Ivana later issued a statement, provided by Trump's lawyers, saying she didn't mean the term in a "criminal sense." But the encounter, laid out in the 1993 book "Lost Tycoon," is undeniably violent and forceful.

"[Trump] rips off her clothes and unzips his pants," author Harry Hunt writes. "Then he jams his penis inside her for the first time in 16 months. Ivana is terrified. This is not lovemaking. This is not romantic sex. This is a violent assault."

Trump dismissed the account as false, and said it was written by "an unattractive guy who is a vindictive and jealous person."

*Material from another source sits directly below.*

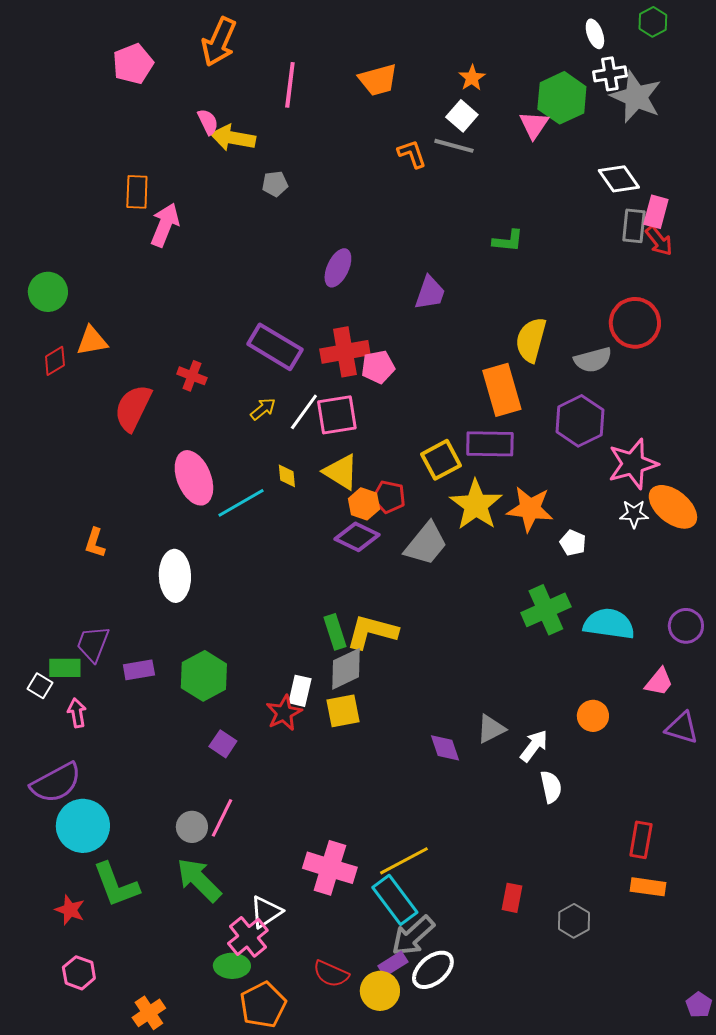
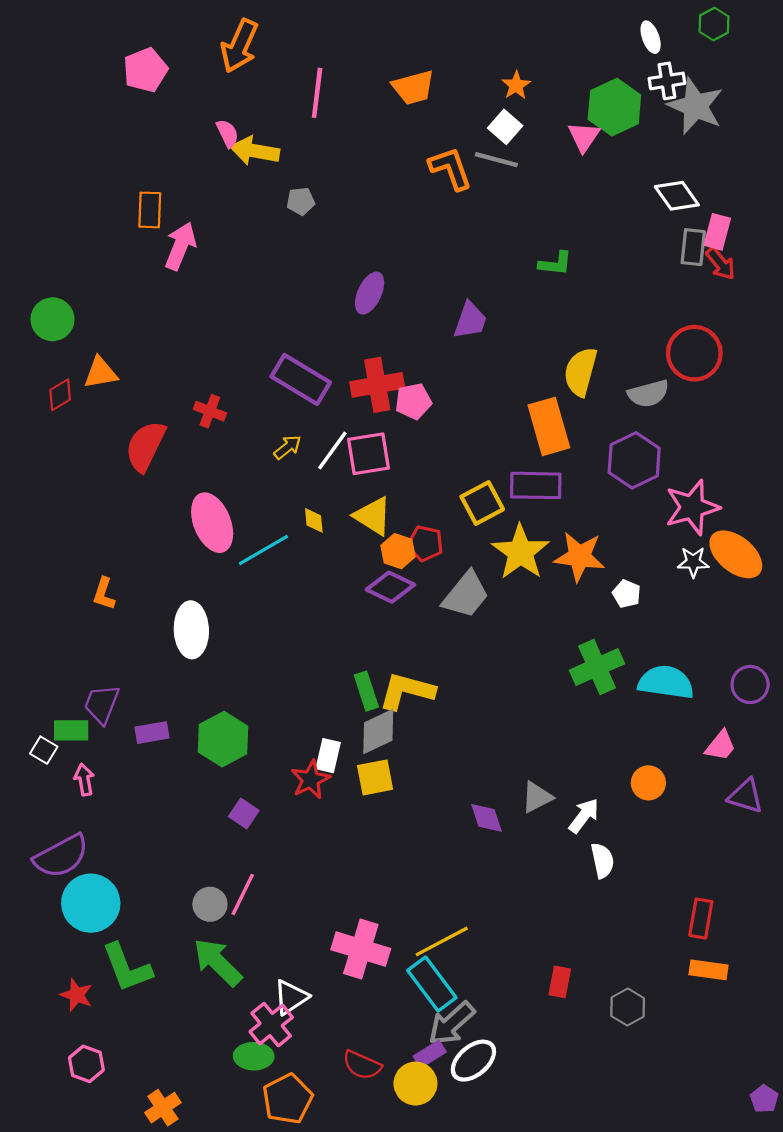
orange L-shape: (412, 154) -> (450, 168), size x1.4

While Doe's case is still developing, what we know now is this: Trump is accused of raping a 13-year-old girl, at parties hosted by a friend and registered sex offender. He has been accused of sexual assault before—including by this same plaintiff—but it seems this alleged victim will let nothing stop her pursuit of justice.

This article was originally published at Revelist.
0 Replies
 
McGentrix
 
  -1  
Thu 23 Jun, 2016 07:16 am
Trump's hands are allegedly small. How hard could he have slapped her? Also, why is Bill Clinton named in the suit. It seems he attended those same parties and we all know what a dog he is.
DrewDad
 
  4  
Thu 23 Jun, 2016 07:55 am
@McGentrix,
Even for gallows/dark humor, that's pretty lame.

Call me a dull stick, but somehow I just don't find rape and abuse to be appropriate topics for humor. Especially when it's a vehicle for partisan political jabs.

-1 for style. -1 for poor taste.
McGentrix
 
  -3  
Thu 23 Jun, 2016 08:05 am
@DrewDad,
DrewDad wrote:

Even for gallows/dark humor, that's pretty lame.

Call me a dull stick, but somehow I just don't find rape and abuse to be appropriate topics for humor. Especially when it's a vehicle for partisan political jabs.

-1 for style. -1 for poor taste.


Did you read what you wrote?

"Especially when it's a vehicle for partisan political jabs."

Seriously? That is all that this IS. Lighten up Francis.